30/07/2022
A reflection and prayer to start the day with the Rev Dr Craig Gardiner.
A reflection and prayer to start the day with the Revd Dr Craig Gardiner
Good morning or ‘bore da’. This morning in Tregaron, West Wales, the dawn rises on the tents of the National Eisteddfod. This huge celebration of Welsh language, art and culture happens every year in the first week of August. But, while the date remains a constant, the location varies year on year. Annually it re-invents itself around the centre of hospitality in the field known as the Maes.
Here, over the next week, thousands of visitors will rush from musical concerts and poetry readings to dances and venues for food. But almost everyone’s itinerary gets interrupted, as they chance upon old friends, who decide that spending time with one another is more important that whatever else was on their list. And maybe that’s just as it should be, for the name ‘Eisteddfod’, literally means, sitting together.

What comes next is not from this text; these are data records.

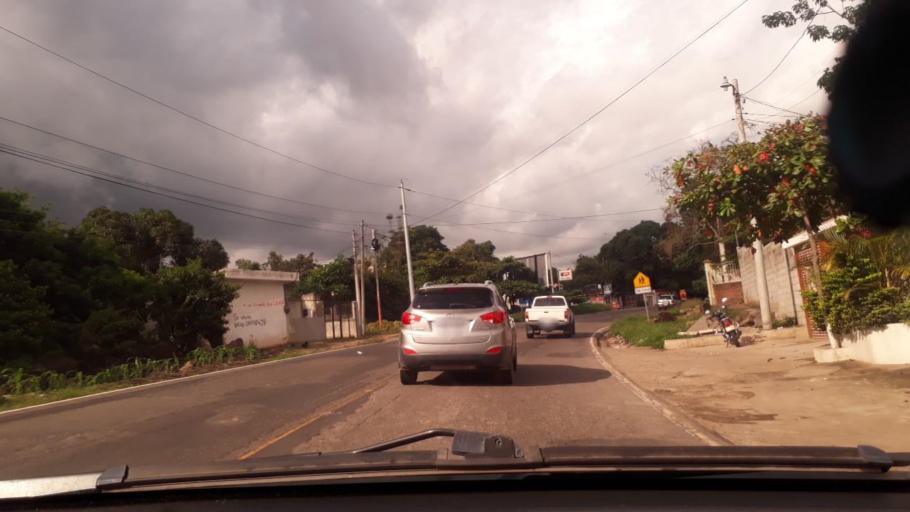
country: GT
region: Jutiapa
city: Quesada
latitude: 14.2748
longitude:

Long before the winner of one of this year’s poetry competitions is seated on the Bard’s chair, there will be countless other opportunities for ordinary people to sit on benches, stools, or cross-legged on the grass, and simply be with one another.

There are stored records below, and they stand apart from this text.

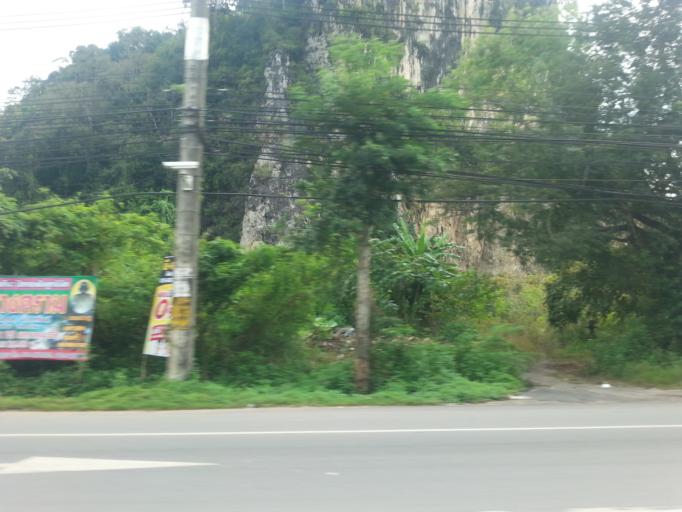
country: TH
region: Krabi
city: Krabi
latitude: 8.1066
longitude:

As more of life returns to pre-covid busyness, we might practice sitting attentively with others. Like long ago when two sisters welcomed Jesus to their home. Martha was soon busy, rattling pots and preparing a meal. But Mary sat together with Jesus who says she made the better choice. Of course, Jesus wasn’t advocating indolence, but he does remind us, that everyone should have a time for simply sitting. And of course, in choosing as she did, Mary sat with God, which is really what any of us do, when we decide to pray.
God who pulls up a chair,
and invites us to linger,
bless those with whom we tarry today.